Avec 60 à 70 % des parts de marché mondial, le café arabica, prisé pour sa saveur douce, se place loin devant la variété robusta, plus forte et amère, dans le cœur des amateurs d’expresso matinal. Toutefois, ce breuvage très apprécié et bon pour la santé en consommation légère à modérée n’a semble-t-il pas encore révélé tous ses secrets. Dans le cadre d’une étude publiée le 15 avril dans la revue Nature Genetics, des chercheurs ont retracé l’histoire complexe de l’arabica et ont fait des révélations surprenantes sur ses origines en séquençant le génome de plants de café.
Les racines anciennes du café
Les scientifiques ont pu retracer les origines du café jusqu’à l’Éthiopie. Toutefois, il aura fallu attendre les années 1400 pour que les premiers grains soient torréfiés et préparés au Yémen. La légende veut ensuite que Baba Budan, un pèlerin indien célèbre pour avoir introduit le café en Inde au 17e siècle, ait secrètement transporté sept grains de café du Yémen en Inde avant de les planter dans les montagnes de Chikmagalur, Karnataka. Ces graines donnèrent alors naissance aux premiers plants de café indien, permettant à cet homme de s’imposer comme un pionnier dans l’histoire de la culture du café dans son pays et de lancer une tradition qui s’est depuis répandue dans le monde entier.
Cela permit ainsi d’intensifier la diversification de la culture du café. Toutefois, cette nouvelle étude montre que le café n’a pas attendu d’être cultivé par l’homme pour créer lui-même de nouvelles variétés.
L’histoire de l’arabica retracée par la science
Afin de retracer l’arbre généalogique mondial de l’arabica, le type de café le plus populaire que les scientifiques désignent sous son nom latin Coffea arabica, cette étude a nécessité le séquençage de 41 variétés sauvages ou cultivées venues du monde entier (dont une espèce ancienne des années 1700 empruntée au Musée d’Histoire naturelle de Londres) afin d’identifier et analyser chacune des briques qui composent leur ADN et d’obtenir le génome (ou code génétique) le plus complet jamais mis au point de l’arabica.

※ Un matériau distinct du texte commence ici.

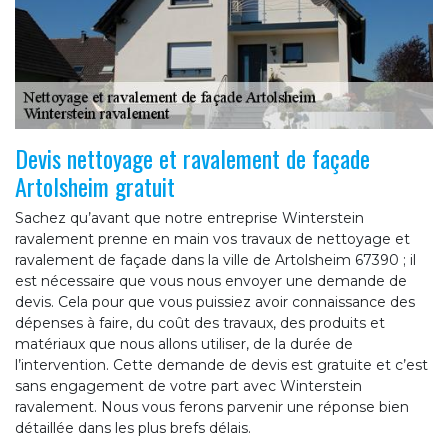
Devis nettoyage et ravalement de façade
Artolsheim gratuit
Sachez qu’avant que notre entreprise Winterstein
ravalement prenne en main vos travaux de nettoyage et
ravalement de façade dans la ville de Artolsheim 67390 ; il
est nécessaire que vous nous envoyer une demande de
devis. Cela pour que vous puissiez avoir connaissance des
dépenses à faire, du coût des travaux, des produits et
matériaux que nous allons utiliser, de la durée de
l’intervention. Cette demande de devis est gratuite et c’est
sans engagement de votre part avec Winterstein
ravalement. Nous vous ferons parvenir une réponse bien
détaillée dans les plus brefs délais.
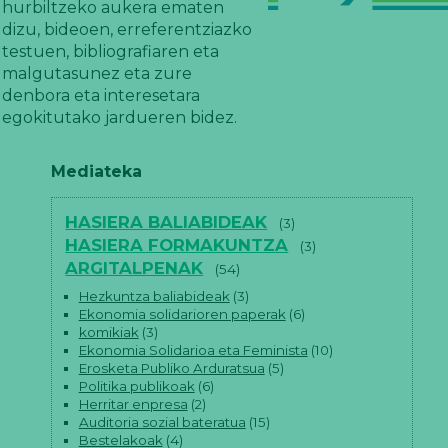
hurbiltzeko aukera ematen
dizu, bideoen, erreferentziazko
testuen, bibliografiaren eta
malgutasunez eta zure
denbora eta interesetara
egokitutako jardueren bidez.
Mediateka
HASIERA BALIABIDEAK
(3)
HASIERA FORMAKUNTZA
(3)
ARGITALPENAK
(54)
Hezkuntza baliabideak
(3)
Ekonomia solidarioren paperak
(6)
komikiak
(3)
Ekonomia Solidarioa eta Feminista
(10)
Erosketa Publiko Arduratsua
(5)
Politika publikoak
(6)
Herritar enpresa
(2)
Auditoria sozial bateratua
(15)
Bestelakoak
(4)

À partir de cela, les chercheurs ont pu remonter à ses origines et déterminer très précisément son histoire génétique.
Cela a notamment permis de découvrir que ces espèces ont émergé il y a environ 600 000 ans suite au croisement entre Coffea canephora et Coffea eugenioides, donnant finalement une hybridation naturelle entre ces deux espèces de caféiers, « autrement dit, avant toute intervention humaine », précise Victor Albert, un biologiste de l’Université d’État de New York à Buffalo (États-Unis) et co-auteur de l’étude.
En étudiant l’histoire de l’évolution du café, cette étude a révélé une évolution mouvementée marquée par des sécheresses qui ont menacé sa survie ou au contraire par des périodes plus humides et chaudes qui lui ont permis de prospérer. Cette analyse génétique très exhaustive a aussi finalement surtout permis de démontrer que les variétés modernes que nous cultivons actuellement sont le résultat d’une hybridation naturelle ancienne et sont donc toutes liées génétiquement.

À quoi cette étude sur les origines du café peut-elle bien servir ?
La culture du café à l’échelle mondiale doit faire face à de nombreuses menaces en plus du déclin des populations de pollinisateurs qui constitue déjà un désavantage pour les producteurs. Étudier génétiquement le café arabica peut notamment permettre d’identifier des variétés plus résilientes, notamment face aux maladies.
Par exemple, la rouille du caféier (une maladie fongique causée par des champignons basidiomycètes, Hemileia vastatrix et Hemileia coffeicola, et présente dans toutes les régions caféicoles du monde) représente un danger de taille pour la production mondiale qui accuse des milliards d’euros de perte chaque année à cause d’elle. En découvrant clairement les sections utiles dans le code génétique des rares plants qui arrivent à mieux résister à la maladie, cela pourrait aider ensuite à protéger la plante et offrir ainsi un avenir plus serein à l’arabica, une espèce déjà particulièrement vulnérable à cause de sa faible diversité génétique.